------ TESTO DI PARTENZA ------

Schiavi dell’euro: la Bce lucra sul denaro che ci spetta.

di Giorgio Cattaneo

Domanda: ma l’euro di chi è? Nessuna norma del Trattato di Maastricht dice di chi dev’essere la proprietà dell’euro. E siccome dal silenzio su questo argomento fondamentale nasce l’incertezza di tutti i rapporti di debito e credito nella fase della circolazione monetaria, è chiaro che l’euro allo stato attuale non è affidabile. E’ vero che le banche centrali europee hanno emesso la moneta, prestandola. Però questa regola, che è una prassi bancaria – che noi abbiamo dimostrato illegittima, perché il titolare della moneta non può essere la banca ma la collettività nazionale – se è stata tollerata, per prassi, dalle banche centrali nazionali, non può essere tollerata,per prassi, nei confronti della Banca Centrale Europea.

------ DATI FORNITI ------

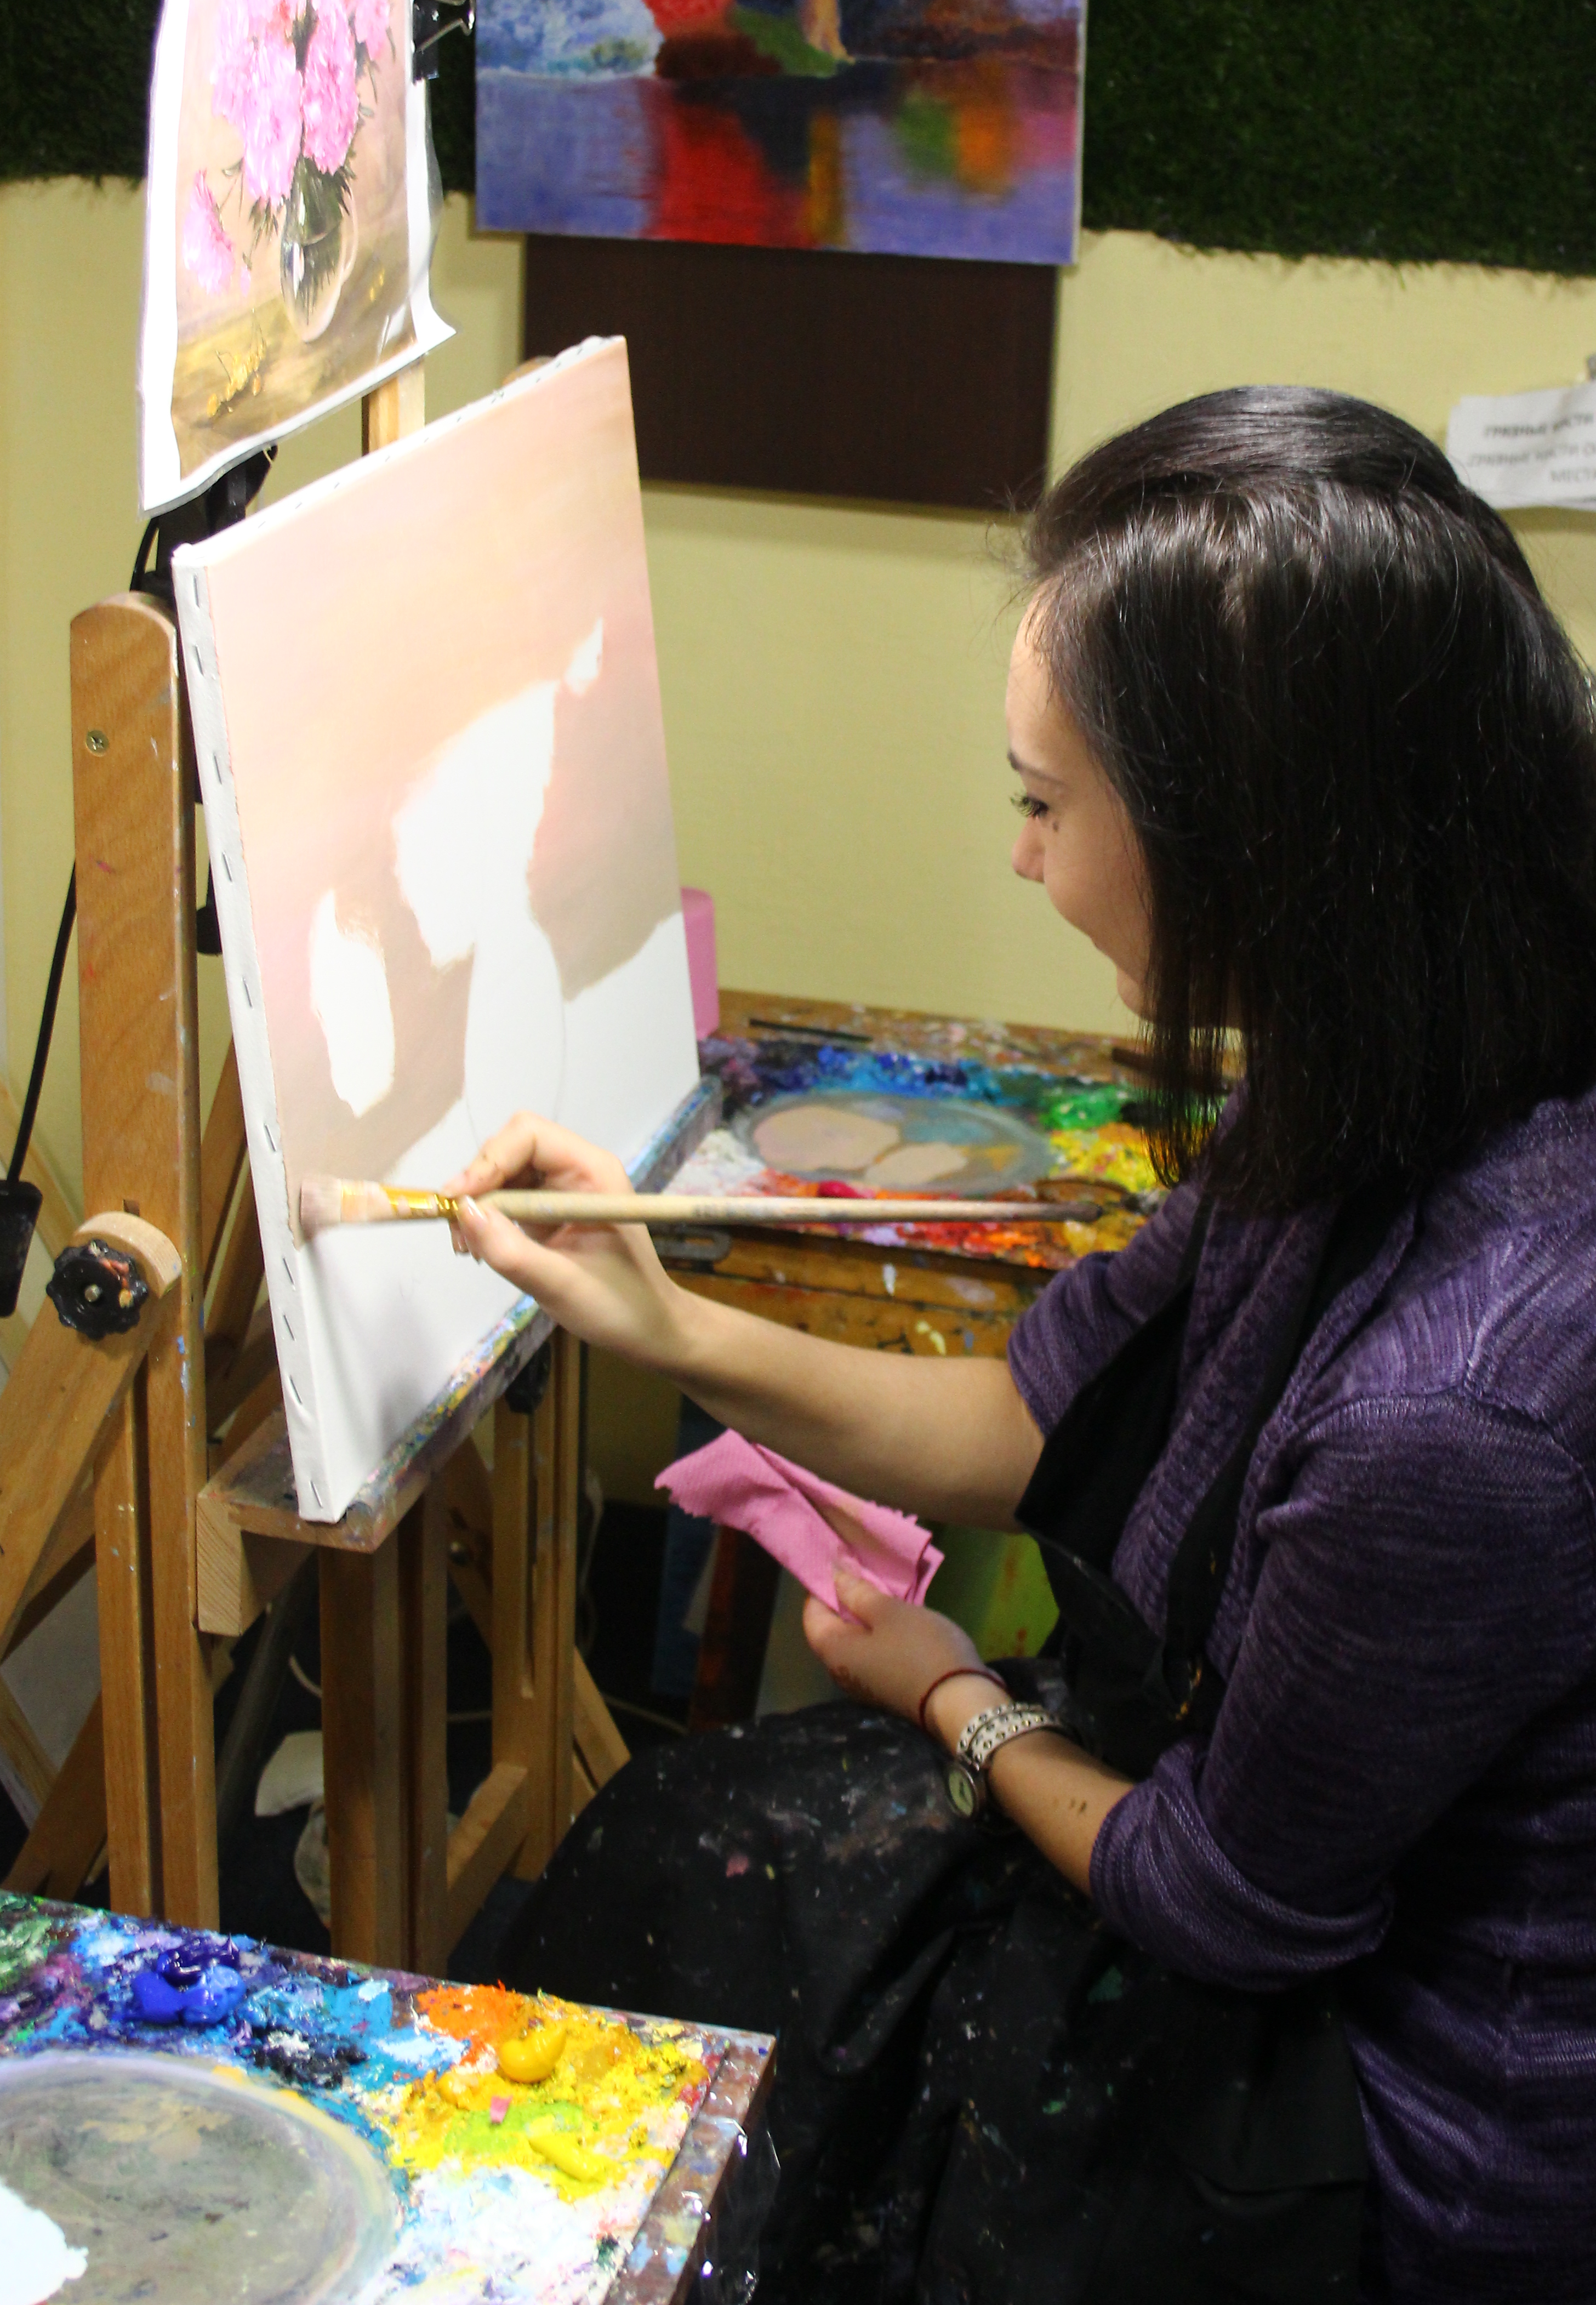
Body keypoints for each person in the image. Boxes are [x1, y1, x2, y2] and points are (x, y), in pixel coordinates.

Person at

------

IL PROBLEMA: Prosegui il testo sulla proprietà dell'euro, ripartendo subito dopo la sua ultima frase.

RISPOSTA:
La gente deve cominciare a capire che, con l’avvento dell’euro, noi ci andiamo a indebitare con la Bce, senza contropartita, per tutto l’euro che sarà messo in circolazione dalla Banca Centrale Europea. Se compro un’automobile, mi indebito e mi impegno a pagare a rate: ma almeno l’azienda mi dà come corrispettivo l’automobile. La Bce ci viene a indebitare per un valore pari a tutto l’euro messo in circolazione, ma senza contropartita. Sicché, l’Europa rischia di precipitare nella dimensione dei popoli del Terzo Mondo: che sono tali perché gravati da un debito non dovuto, che è pari a tutto il denaro in circolazione, e che quindi realizza una subordinazione di schiavitù nei confronti della “usurocrazia” che domina il sistema monetario e politico mondiale.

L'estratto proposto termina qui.